Reckitt Benckiser, Indivior, ask London court to throw out Suboxone lawsuit

Reuters

Published Nov 20, 2023 15:18

Updated Nov 20, 2023 16:18

By Sam Tobin

LONDON (Reuters) - Consumer goods giant Reckitt Benckiser and Indivior on Monday urged London's High Court to throw out a representative lawsuit over allegedly false marketing of opioid addiction treatment Suboxone.

London-listed drugmaker Indivior and Reckitt Benckiser, its parent until Indivior was spun off in 2014, are facing a claim brought on behalf of hundreds of investors potentially worth hundreds of millions of pounds.

Wirral Council in north-west England wants to bring a representative claim based on an alleged scheme to switch the market for Suboxone from tablets, which were about to lose patent protection in the U.S., to a sublingual film.

But Reckitt Benckiser and Indivior, which deny the allegations, want the representative case dismissed.
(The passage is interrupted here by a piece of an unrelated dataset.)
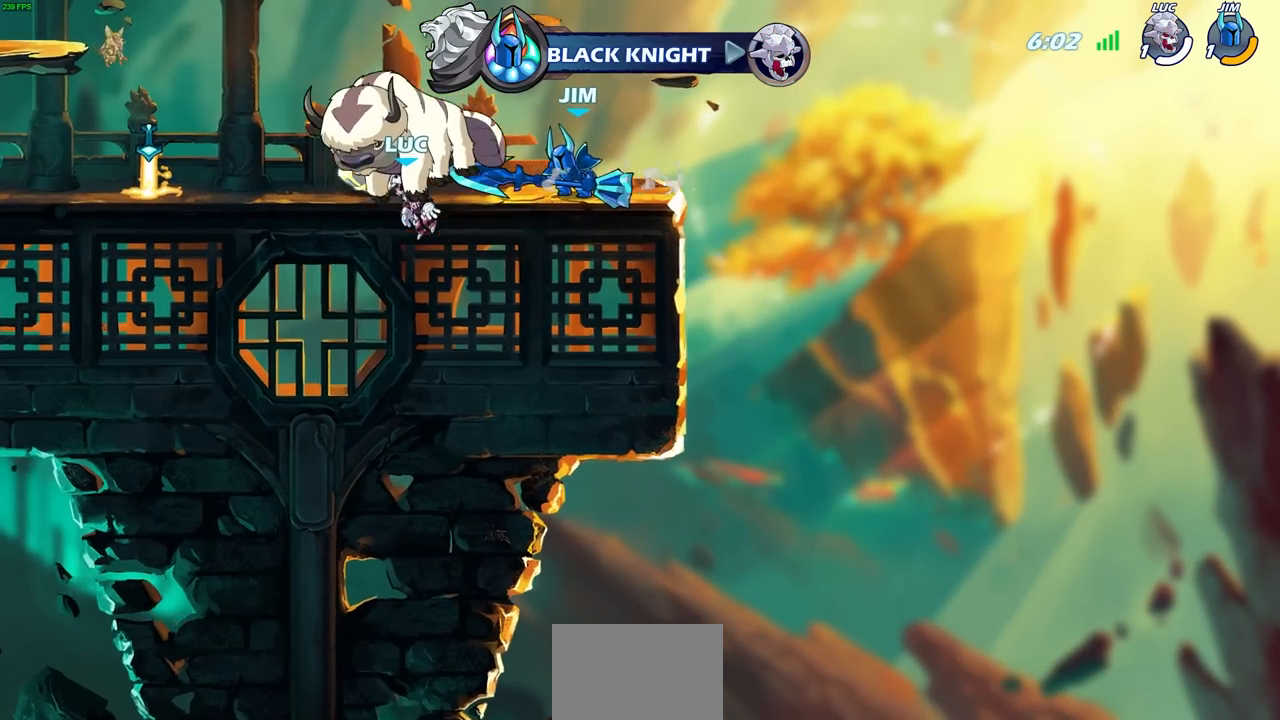
{"buttons": [], "left_stick": "center", "right_stick": "center", "events": []}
Wirral Council says that when Indivior was indicted in the U.S. in 2019, in one of the few corporate prosecutions related to the U.S. opioid addiction epidemic, the news wiped out over 550 million pounds ($685.9 million) of its market value.

It is seeking a declaration that Reckitt Benckiser and Indivior published false, misleading or incomplete information to the markets about the alleged scheme.

Investors could then bring their own "follow-on" damages lawsuits based on the court's findings, which the council says would be cheaper, less complicated and promote "shareholder redress and access to justice".

But Reckitt Benckiser and Indivior argue a representative lawsuit would just give claimants other than Wirral Council a "free ride" until liability is decided.

They also say Wirral Council and others have brought a separate lawsuit which would continue if the representative case is dismissed.

Indivior has agreed to pay out over $500 million this year alone to settle civil lawsuits brought by drug wholesalers, dozens of U.S. states and health plans in relation to Suboxone.

In 2020, the company also agreed to pay $600 million to resolve U.S. government allegations that it fraudulently promoted Suboxone.